Antitrust Settlement Batters Barnes & Noble

Barnes & Noble

Speaking of Barnes & Noble, the venerable retailer has evidently been hit rather hard by the news of the Department of Justice’s far-reaching e-book pricing litigation. Jeffrey A. Trachtenberg reports for The Wall Street Journal:

Barnes & Noble Inc. bore the brunt of Wednesday’s antitrust settlement between the U.S. government and three major book publishers, losing 6.4% of its market value on Thursday alone and tumbling 17% this month.

Those market worries reflected the broad sentiment in the publishing world that Inc. is likely to emerge a far stronger competitor in the fast-growing e-book business now that it once again will be able to discount digital books by such best-selling authors as Mary Higgins Clark and Christopher Moore.

Despite Barnes & Noble’s impressive inclination toward innovation and modernization, the market seems to be irrevocably slipping from its already loosened grasp. With low e-reader sales, the antitrust settlement, and the looming shadow of Amazon, Barnes & Noble’s business seems doomed to eventual collapse.

Without significant restructuring of the company’s digital framework, the Nook line is utterly under-supported by its own parent ecosystem. Regardless of positive and optimistic intentions, Barnes & Noble is, at the end of the day, well out of its depth and comfort zone. Although, in a romantic sense, I would wholeheartedly like to see a resurgent Barnes & Noble, the prospect is becoming increasingly unlikely with each passing day.
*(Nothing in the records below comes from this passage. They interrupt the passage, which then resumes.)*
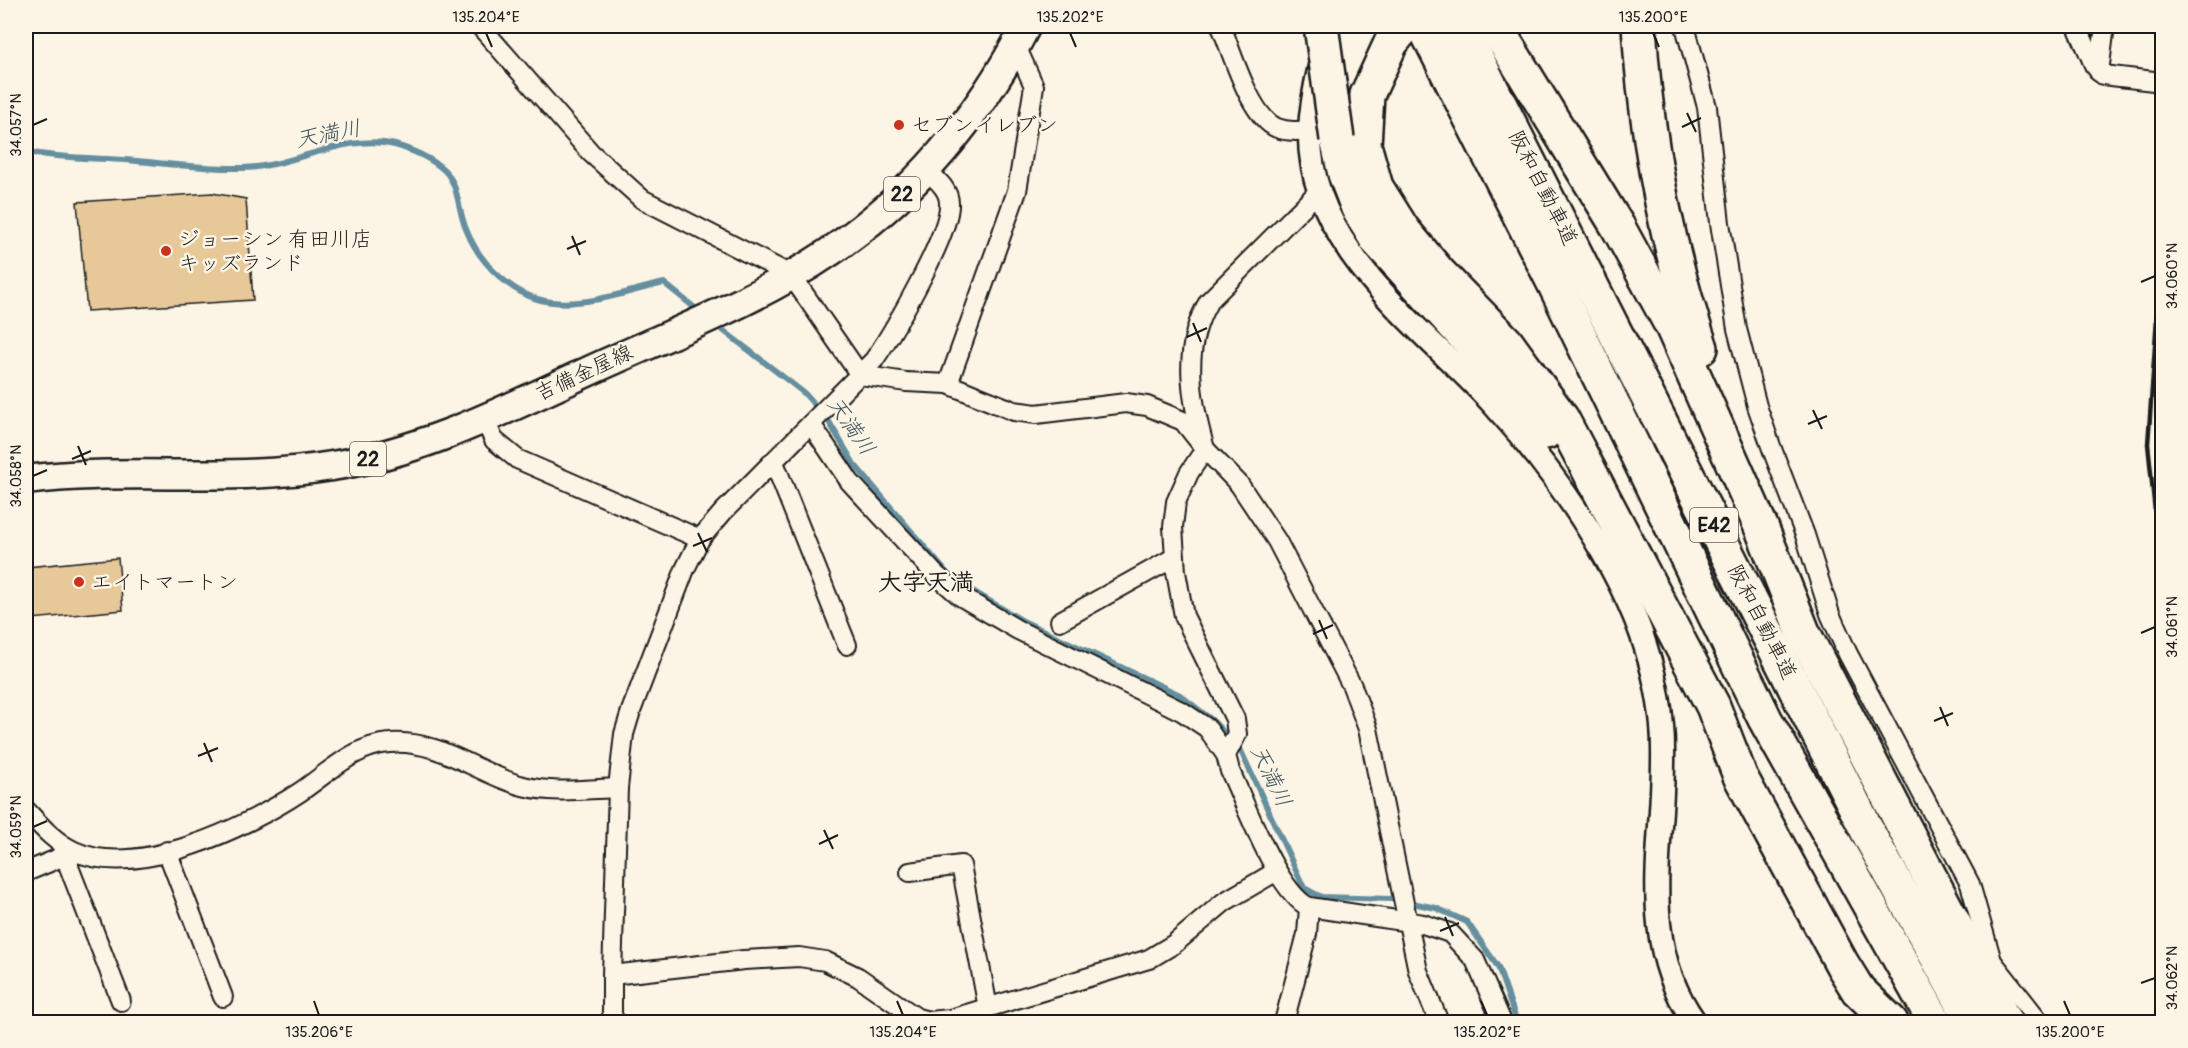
<svg xmlns="http://www.w3.org/2000/svg" width="2188" height="1048" font-family="Pangolin,'Klee One',sans-serif">
	<style>
		.lines { fill: none; stroke-linecap: round; stroke-linejoin: round }
		.stream { stroke: #658f9f; stroke-width: 6 }
		.building { fill: #e6c899; stroke: #1c1c1c; stroke-width: 1.5 }
		.minor-casing { stroke: #1c1c1c; stroke-width: 22 }
		.tertiary-casing { stroke: #1c1c1c; stroke-width: 27 }
		.primary-casing { stroke: #1c1c1c; stroke-width: 33 }
		.motorway-casing { stroke: #1c1c1c; stroke-width: 38 }
		.minor { stroke: #fcf5e5; stroke-width: 18 }
		.tertiary { stroke: #fcf5e5; stroke-width: 22 }
		.primary { stroke: #fcf5e5; stroke-width: 28 }
		.motorway { stroke: #fcf5e5; stroke-width: 33 }
		.rail { stroke: #1c1c1c; stroke-width: 4.5 }
		.motorway-bridge-casing { stroke: #1c1c1c; stroke-width: 38; stroke-linecap: butt }
		.motorway-bridge { stroke: #fcf5e5; stroke-width: 33 }
		.ticks { fill: none; stroke: #1c1c1c; stroke-width: 2 }
		.poi-dot { fill: #c8321e; stroke: #fcf5e5; stroke-width: 2 }
		.labels { text-anchor: middle; dominant-baseline: central; stroke-width: 5; stroke-linejoin: round; paint-order: stroke }
		.shield { fill: #fcf5e5; stroke: #5f5d58; stroke-width: 1.5 }
		.shield-label { font-size: 20px; font-weight: bold; fill: #1c1c1c }
		.poi-label { font-size: 21px; fill: #1c1c1c; stroke: #fcf5e5; text-anchor: start }
		.street-label { font-size: 21px; fill: #1c1c1c; stroke: #fcf5e5 }
		.water-label { font-size: 22px; font-style: italic; fill: #40565e; stroke: #fcf5e5 }
		.quarter-label { font-size: 24px; font-weight: bold; fill: #1c1c1c; stroke: #fcf5e5 }
		.neatline { fill: none; stroke: #1c1c1c; stroke-width: 2 }
		.ticks-label { font-size: 15px; text-anchor: middle; fill: #1c1c1c }
	</style>
	<rect width="100%" height="100%" fill="#fcf5e5"/>
	<filter id="ink" filterUnits="userSpaceOnUse"><feTurbulence type="fractalNoise" baseFrequency=".0167" numOctaves="2"/><feDisplacementMap in="SourceGraphic" scale="12" xChannelSelector="R" yChannelSelector="G"/><feConvolveMatrix kernelMatrix="1 2 1 2 8 2 1 2 1" color-interpolation-filters="sRGB"/></filter>
	<g filter="url(#ink)">
		<g class="lines">
			<g class="stream">
				<path d="M 26,152 C 58,158 92,158 125,160 C 164,163 204,169 244,168 C 293,167 347,132 395,145 C 412,150 431,158 444,170 C 459,184 458,211 466,229 C 479,263 514,298 552,302 C 590,306 628,291 664,283 L 700,312"/>
				<polyline points="715,324 804,393 828,420 854,464 951,578 1023,621 1180,695 1212,720 1240,749 1304,888 1321,897 1393,899 1436,908 1467,922 1498,967 1517,1022"/>
			</g>
		</g>
		<g class="building">
			<polygon points="212,193 246,199 253,300 87,311 77,202"/>
			<polygon points="118,558 123,610 32,619 27,567"/>
		</g>
		<g class="lines">
			<g class="minor-casing">
				<g id="minor">
					<polyline points="480,26 591,153 642,199 791,275 860,375 906,382 948,384 1014,411 1036,414 1126,403 1147,406 1183,421 1205,449 1239,484 1277,541 1352,686 1368,729 1418,971 1439,1022"/>
					<path d="M 1221,26 C 1232,52 1250,117 1277,128 C 1288,132 1299,131 1310,130"/>
					<polyline points="1685,26 1707,107 1720,223 1737,329 1757,406 1772,449 1805,535 1830,614 1848,654 1970,884 1992,961 2040,1022"/>
					<polyline points="2077,26 2094,65 2103,75 2162,82"/>
					<polyline points="2099,72 2105,26"/>
					<polyline points="948,384 1017,191 1034,86 1016,46"/>
					<polyline points="484,419 494,440 517,459 700,539"/>
					<polyline points="811,424 850,482 935,574 960,596 1018,630 1183,712 1207,728 1226,755"/>
					<polyline points="774,462 847,645"/>
					<polyline points="1060,621 1175,557"/>
					<path d="M 26,810 C 40,825 54,842 74,851 C 137,880 247,827 300,792 C 328,773 355,745 390,743 C 440,739 477,774 523,786 C 554,794 587,789 618,788"/>
					<polyline points="69,849 69,867 121,1001"/>
					<polyline points="167,851 223,997"/>
					<polyline points="26,872 57,859 69,849"/>
					<polyline points="910,872 961,865 988,1008"/>
					<polyline points="1309,907 1423,924 1450,933 1475,960 1502,1022"/>
					<polyline points="612,975 744,960 799,957 825,961 858,977 917,1018 929,1021 950,1019 1149,959 1174,944 1224,902 1277,871"/>
					<path d="M 615,1022 L 612,1014 L 612,975 L 618,788 L 624,734 L 631,711 L 685,569 L 700,539 L 723,512 L 874,360 C 893,332 951,233 949,203 C 949,189 936,179 926,170"/>
					<path d="M 1284,1022 L 1307,934 L 1309,907 C 1278,893 1246,805 1230,771 L 1226,755 L 1237,734 L 1235,719 L 1184,616 L 1176,572 L 1173,527 L 1176,502 L 1189,473 L 1205,449 C 1191,400 1181,347 1209,301 L 1319,191"/>
				</g>
			</g>
			<g class="tertiary-casing">
				<path id="tertiary" d="M 1320,66 C 1315,87 1311,109 1310,130 C 1306,248 1424,328 1495,406 C 1553,470 1620,564 1646,648 C 1656,680 1663,715 1663,749 C 1665,843 1635,939 1695,1022"/>
			</g>
			<g class="primary-casing">
				<path id="primary" d="M 26,480 C 127,467 231,483 332,466 C 423,452 504,410 587,372 C 667,335 758,301 831,251 C 915,194 980,115 1026,26"/>
			</g>
			<g class="motorway-casing">
				<g id="motorway">
					<polyline points="1405,26 1391,43 1367,95 1364,145 1376,187 1403,230 1439,273 1506,342 1562,419 1713,706 1740,776 1842,964 1858,990 1891,1022"/>
					<polyline points="1424,26 1555,285 1765,719 1935,1022"/>
					<polyline points="1460,26 1872,840 1973,1022"/>
					<polyline points="1495,26 1618,227 1672,326 1762,529 1803,632 2005,1022"/>
					<path d="M 1639,26 C 1646,138 1665,241 1701,348"/>
					<polyline points="1337,139 1345,174 1358,208 1377,240 1525,403 1546,432"/>
				</g>
			</g>
			<use href="#minor" class="minor"/>
			<use href="#tertiary" class="tertiary"/>
			<use href="#primary" class="primary"/>
			<use href="#motorway" class="motorway"/>
			<polyline class="rail" points="2162,248 2148,444 2162,579"/>
			<g class="motorway-bridge-casing">
				<polyline id="motorway-bridge" points="1321,26 1337,139"/>
			</g>
			<use href="#motorway-bridge" class="motorway-bridge"/>
		</g>
	</g>
	<path class="ticks" d="M 486,33 L 492,47M 1070,33 L 1076,47M 1653,33 L 1659,47M 1687,113 L 1696,132M 33,125 L 47,119M 1682,127 L 1701,118M 572,236 L 580,255M 567,249 L 586,241M 2141,282 L 2155,276M 1193,323 L 1201,342M 1187,337 L 1207,328M 1813,410 L 1822,429M 1808,424 L 1827,416M 78,446 L 86,465M 72,459 L 91,451M 33,476 L 47,470M 698,533 L 707,552M 693,546 L 712,538M 1319,620 L 1327,639M 2141,633 L 2155,627M 1313,634 L 1333,625M 1940,707 L 1948,726M 1934,721 L 1953,713M 204,743 L 212,762M 198,756 L 218,748M 33,827 L 47,821M 824,830 L 833,849M 819,844 L 838,835M 1445,917 L 1453,936M 1440,931 L 1459,923M 2141,983 L 2155,978M 314,1001 L 319,1015M 897,1001 L 903,1015M 1481,1001 L 1487,1015M 2064,1001 L 2070,1015"/>
	<g class="poi-dot">
		<circle cx="899" cy="125" r="6"/>
		<circle cx="166" cy="251" r="6"/>
		<circle cx="79" cy="582" r="6"/>
	</g>
	<g class="labels">
		<g class="shield">
			<rect x="884" y="177" width="36" height="34" rx="4.5"/>
			<rect x="350" y="442" width="36" height="34" rx="4.5"/>
			<rect x="1690" y="508" width="48" height="34" rx="4.5"/>
		</g>
		<g class="shield-label">
			<text x="902" y="194">22</text>
			<text x="368" y="459">22</text>
			<text x="1714" y="525">E42</text>
		</g>
		<g class="poi-label">
			<text x="911" y="125">セブンイレブン</text>
			<text x="178" y="239">ジョーシン 有田川店<tspan x="178" dy="24">キッズランド</tspan></text>
			<text x="91" y="582">エイトマートン</text>
		</g>
		<g class="street-label">
			<text transform="translate(1543 188) rotate(63)">阪和自動車道</text>
			<text transform="translate(584 373) rotate(-25)">吉備金屋線</text>
			<text transform="translate(1762 622) rotate(63)">阪和自動車道</text>
		</g>
		<g class="water-label">
			<text transform="translate(328 134) rotate(-11)">天満川</text>
			<text transform="translate(851 426) rotate(55)">天満川</text>
			<text transform="translate(1271 776) rotate(64)">天満川</text>
		</g>
		<g class="quarter-label">
			<text x="926" y="582">大字天満</text>
		</g>
	</g>
	<rect width="2188" height="1048" fill="none" stroke="#fcf5e5" stroke-width="66"/>
	<rect x="33" y="33" width="2122" height="982" class="neatline"/>
	<g class="ticks-label">
		<text x="486" y="22">135.204°E</text>
		<text x="1070" y="22">135.202°E</text>
		<text x="1653" y="22">135.200°E</text>
		<text transform="translate(16 125) rotate(-90)" y="5">34.057°N</text>
		<text transform="translate(2172 276) rotate(-90)" y="5">34.060°N</text>
		<text transform="translate(16 476) rotate(-90)" y="5">34.058°N</text>
		<text transform="translate(2172 627) rotate(-90)" y="5">34.061°N</text>
		<text transform="translate(16 827) rotate(-90)" y="5">34.059°N</text>
		<text transform="translate(2172 978) rotate(-90)" y="5">34.062°N</text>
		<text x="319" y="1037">135.206°E</text>
		<text x="903" y="1037">135.204°E</text>
		<text x="1487" y="1037">135.202°E</text>
		<text x="2070" y="1037">135.200°E</text>
	</g>
</svg>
In fact, I tend to think their e-readers are measurably better than their Amazonian competitors in many respects. But, unfortunately, Amazon has an extensive media ecosystem that unquestionably trumps good intentions and well-measured hopes.

Simply put, Amazon is able to endure low margins and cut-cost sales due to its broader sales initiatives. Barnes & Noble, on the other hand, is definitively wedged into a singular segment of the market.

I do hope Barnes & Noble can weather this storm but, with flagging investor and consumer confidence, the prospect is — disappointingly — shifting into the realm of unadulterated idealism.